Results on the small model: quote closing uses 3 retained edges, bracket type uses 6. Both cover 128 inputs (full exhaustive task domain). All four properties: VERIFIED for both tasks.
Circuit extraction uses ACDC (Automated Circuit DisCovery, Conmy et al. 2023), which iteratively ablates edges from the full computational graph and retains those whose removal changes model behavior above a threshold. The sanity check before SMT verification runs an exhaustive PyTorch forward pass over the task domain using only the retained edges, confirming the extracted circuit still solves the task before any Z3 calls.
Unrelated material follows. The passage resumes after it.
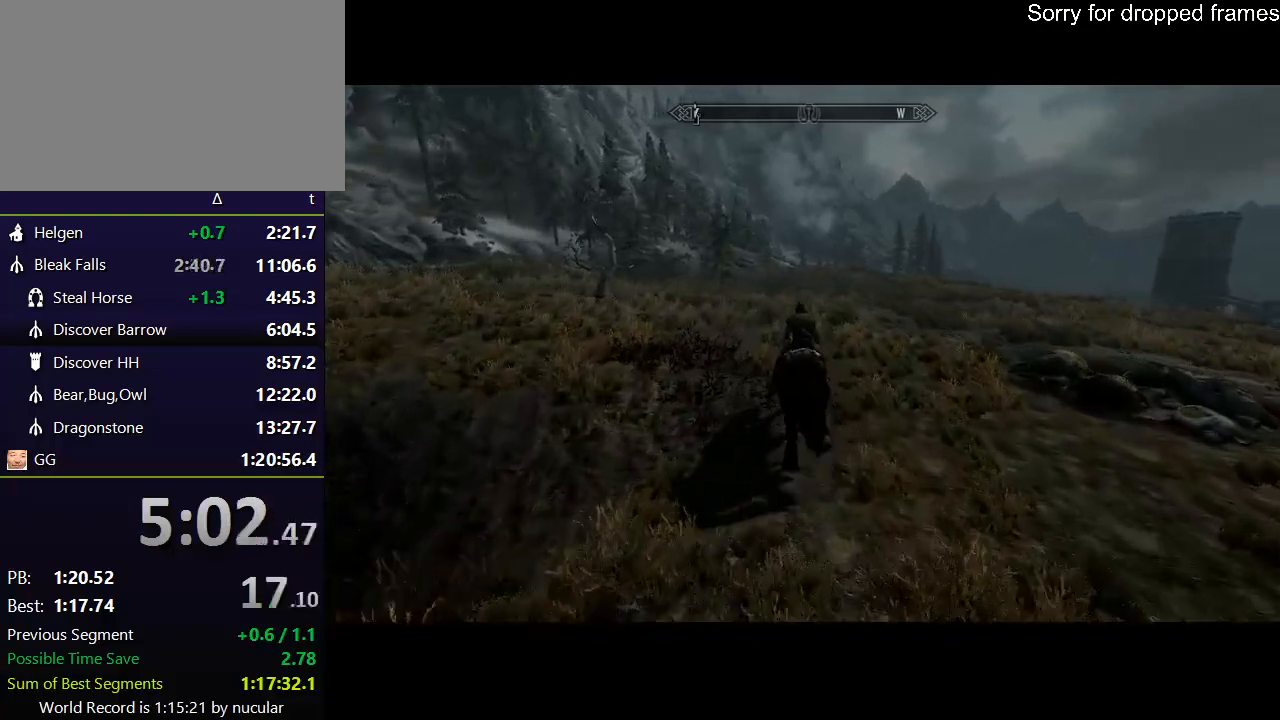
{"keys": ["shift", "w"], "mouse": [], "events": []}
The model has a 32 token vocabulary, sequence length 6, width 16, 2 layers, 1 attention head, and MLP width 64, roughly 8,000 parameters. At that scale, the entire task domain is enumerable and tractable for SMT.
Two tasks:
quote_close: pick the matching quote token, 9 (single quote ') or 10 (double quote ").bracket_type: pick the matching closing bracket, 13 (]) or 14 (}).The finite certificate has 256 prompt rows: 128 quote rows and 128 bracket rows. Each row records the prompt, task label, target token, alternate token, and the margin between the target and alternate logits. The property checked is projected: the target must beat the specific alternate candidate that matters for the task, not the full vocabulary. The projection is appropriate because quote closing only needs to distinguish ' from ", and a claim scoped to that distinction is more precise than a claim about the full output distribution.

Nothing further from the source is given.